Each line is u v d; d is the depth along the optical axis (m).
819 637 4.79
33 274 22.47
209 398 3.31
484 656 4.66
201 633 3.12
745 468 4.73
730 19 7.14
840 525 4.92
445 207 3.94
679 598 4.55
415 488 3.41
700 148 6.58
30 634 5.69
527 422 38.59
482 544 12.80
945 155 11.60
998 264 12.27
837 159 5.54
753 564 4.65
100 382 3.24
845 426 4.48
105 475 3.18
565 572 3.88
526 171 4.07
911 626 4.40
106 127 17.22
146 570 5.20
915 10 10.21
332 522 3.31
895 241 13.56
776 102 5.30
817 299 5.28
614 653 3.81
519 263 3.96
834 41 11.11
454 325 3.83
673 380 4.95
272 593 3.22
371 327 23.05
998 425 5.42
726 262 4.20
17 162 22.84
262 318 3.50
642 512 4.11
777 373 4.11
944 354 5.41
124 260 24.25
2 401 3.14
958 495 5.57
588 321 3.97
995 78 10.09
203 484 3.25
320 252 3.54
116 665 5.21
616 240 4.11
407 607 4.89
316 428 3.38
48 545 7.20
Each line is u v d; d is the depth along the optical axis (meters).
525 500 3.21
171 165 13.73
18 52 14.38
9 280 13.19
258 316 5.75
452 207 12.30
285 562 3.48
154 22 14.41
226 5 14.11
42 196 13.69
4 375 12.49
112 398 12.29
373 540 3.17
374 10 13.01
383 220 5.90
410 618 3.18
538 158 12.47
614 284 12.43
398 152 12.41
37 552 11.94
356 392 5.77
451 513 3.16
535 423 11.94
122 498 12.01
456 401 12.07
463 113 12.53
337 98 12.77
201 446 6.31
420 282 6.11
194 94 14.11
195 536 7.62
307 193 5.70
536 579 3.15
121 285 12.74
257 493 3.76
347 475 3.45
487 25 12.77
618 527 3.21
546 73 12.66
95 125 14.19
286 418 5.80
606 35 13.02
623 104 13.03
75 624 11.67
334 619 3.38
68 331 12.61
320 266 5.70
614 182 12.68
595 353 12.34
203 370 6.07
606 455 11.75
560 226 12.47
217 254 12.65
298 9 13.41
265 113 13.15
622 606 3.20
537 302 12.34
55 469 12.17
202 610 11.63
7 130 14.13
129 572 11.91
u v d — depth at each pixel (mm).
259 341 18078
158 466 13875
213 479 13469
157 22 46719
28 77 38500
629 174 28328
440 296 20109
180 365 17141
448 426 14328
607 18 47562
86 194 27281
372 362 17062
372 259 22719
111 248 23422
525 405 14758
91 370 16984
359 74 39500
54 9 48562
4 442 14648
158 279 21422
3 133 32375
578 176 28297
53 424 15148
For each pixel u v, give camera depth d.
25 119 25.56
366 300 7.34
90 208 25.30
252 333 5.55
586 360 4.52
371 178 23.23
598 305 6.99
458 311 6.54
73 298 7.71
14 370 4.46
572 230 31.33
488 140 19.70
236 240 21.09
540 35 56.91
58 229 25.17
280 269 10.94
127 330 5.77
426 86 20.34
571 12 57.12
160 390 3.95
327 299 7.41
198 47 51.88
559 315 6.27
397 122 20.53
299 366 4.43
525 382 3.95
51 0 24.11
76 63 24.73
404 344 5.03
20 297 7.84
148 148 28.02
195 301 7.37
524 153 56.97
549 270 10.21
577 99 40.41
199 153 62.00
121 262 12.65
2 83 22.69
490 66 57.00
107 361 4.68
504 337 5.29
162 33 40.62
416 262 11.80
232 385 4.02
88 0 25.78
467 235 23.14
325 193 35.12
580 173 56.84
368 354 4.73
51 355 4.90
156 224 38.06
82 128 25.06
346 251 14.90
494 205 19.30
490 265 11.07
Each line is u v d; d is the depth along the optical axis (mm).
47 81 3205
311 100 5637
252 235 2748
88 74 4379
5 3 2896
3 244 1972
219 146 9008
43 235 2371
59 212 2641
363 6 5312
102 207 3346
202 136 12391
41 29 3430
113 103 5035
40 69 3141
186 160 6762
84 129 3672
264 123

---*---

Once you reach the line containing "527 422 38.59", include it and stop; until then, reproduce each line of the listing from its start exactly.

__Solution to this task__.
Each line is u v d; d is the depth along the optical axis (m).
819 637 4.79
33 274 22.47
209 398 3.31
484 656 4.66
201 633 3.12
745 468 4.73
730 19 7.14
840 525 4.92
445 207 3.94
679 598 4.55
415 488 3.41
700 148 6.58
30 634 5.69
527 422 38.59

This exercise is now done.